Hal ini membuat keprihatinan serius kepada Abdul Muthalib. Beliau sadar bahwa peziarah dari tahun ketahun semakin banyak, sementara sumber air tidak pernah ada peningkatan, mengingat di kota Mekah yang gersang dan panas, air adalah kebutuan yang sangat penting untuk penduduknya.

Sumber air sangatlah berhaga di kota Mekah, tidak kalah berartinya dengan tambang emas. Di Mekah ada satu sumur yang bisa diandalkan, yaitu Zamzam, akan tetapi sumur ini beberapa tahun silam telah diuruk oleh suku Jurhum tanpa ada bekas galian sumur satu pun. Sedangkan suku Khuza’ah yang berhasil mengusir suku Jurhum, tidak ada ketertarikan untuk mencari dan menggali sumur Zamzam itu.

Dari kejadian beberapa tahun silam akhirnya penduduk Makkah setengah melupakan sumur yang telah diuruk tersebut. Penduduk Mekah memilih untuk menggali sumur yang baru di dekat Ka’bah.

Krisis air ini, membuat kaum Quraisy seperti di hantui rasa waswas. Abdul Muthalib pun memilih untuk menenangkan diri di Hijr Isma’il yang berdekatan dengan Ka’bah. Akhirnya Abdul Muthalib mengambil kebijakan untuk mengatasinya. Suatu malam ketika Abdul Muthalib berada di tempat itu untuk beristirahat sejenak dan memikirkan kenyataan yang sedang dihadapinya, tiba-tiba kedua mata beliau terpejam. Beberapa menit kemudian beliau tersentak oleh sebuah mimpi. Beliau merasa ditemui laki-laki mengenakan pakaian serba putih dan memeritahkannya untuk menggali at-Thaibah (salah satu nama ka’bah). Setelah bermimpi beliau bercerita kepada kaumnya agar mimpi itu bisa di tafsirkan. Kaumnya meminta Abdul Muthalib untuk mengulangi tidurnya.

Keesokan harinya Abdul Muthalib kembali tidur di tempat ia bermimpi selama 3 hari berturut-turut untuk mendapatkan jawaban dari mimpinya. Dalam tidurnya selalu di temui laki-laki berpakaian putih dan meminta Abdul Muthalib untuk menggali sesuatu. Di hari ketiga, beliau baru memahami apa yang diperintahkan oleh laki-laki misterius dalam mimpinya tersebut.

Galih sumur Zamzam, sumber air yang akan mencukupi bagi jamaa’ah haji, lokasi sumur berada di suatu tempat yang banyak kotoran dan darahnya. Di sana selalu ada burung gagak yang mematuk, serta menjadi sarang semut,” tutur sang laki-laki dalam mimpinya.

Abdul Muthalib menganggap bahwa itu lah ;okasi sumur Zamzam yang telah lama menghilang setelah kejadian yang dilakukan oleh suku Jurhum.

# Data Terkumpul
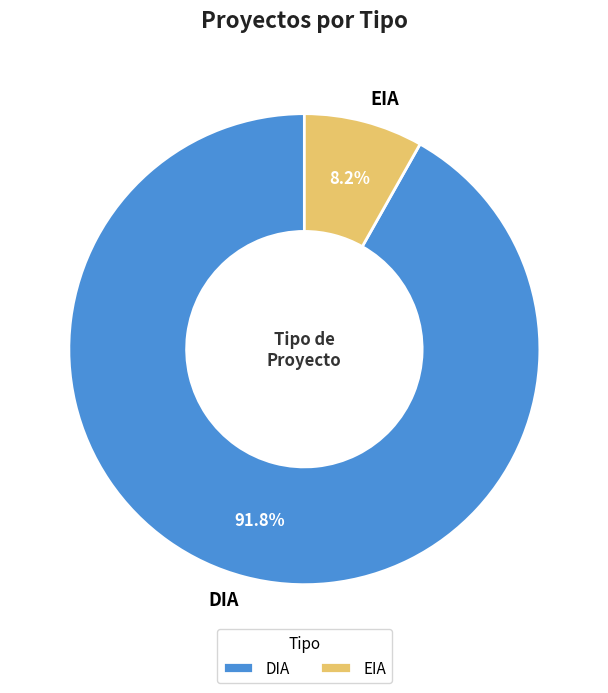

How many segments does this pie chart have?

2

# Instruksi
Lanjutkan kisah tentang Abdul Muthalib dan sumur Zamzam, mulai tepat setelah kalimat terakhirnya.

# Hasil Tugas
Setelah mimpi itu terungkap, Abdul Muhthalib segera mencari tempat itu dan menyusuri sekitar Masjid al-Haram, kemudian beliau melihat kearah berhala Ishaf dan Na’ilah. Di antara kedua berhala itu terdapat burung gagak sedang mematuk kotoran onta yang tercampur oleh darah, beliau juga melihat semut yang keluar dari sarangnya. Dari situ Abdul Muthalib yakin bahwa sumur Zamzam terletak di antara dua berhala tersebut.

Tanpa banyak biacara Abdul Muthalib akhirnya bertindak, beliau di bantu oleh putra tunggalnya yaitu al-Haris. Dalam perkerjaan ini, banyak sekali resiko yang telah dipikirkan Abdul Muthalib, mengingat tempat tersebut termasuk tempat suci kaum Quraisy.

Tempat itu terletak di antara dua berhala yang sering dikunjungi kaum Quraisy. Jika tempat itu diusik, maka kaum Quraisy akan protes. Abdul Muthalib sudah memikirkan bahwa kaum Quraisy akan menganggapnya sebagai perusak tempat suci mereka. Akan tetapi, resiko itu tidak menghentikan pekerjaan Abdul Muthalib. Beliau tetap bersikeras untuk menggali sumur Zamzam yang telah lama hilang. Putranya, al-Haris diperintahkan untuk tetap menjaga ayahnya dalam keadaan apapun.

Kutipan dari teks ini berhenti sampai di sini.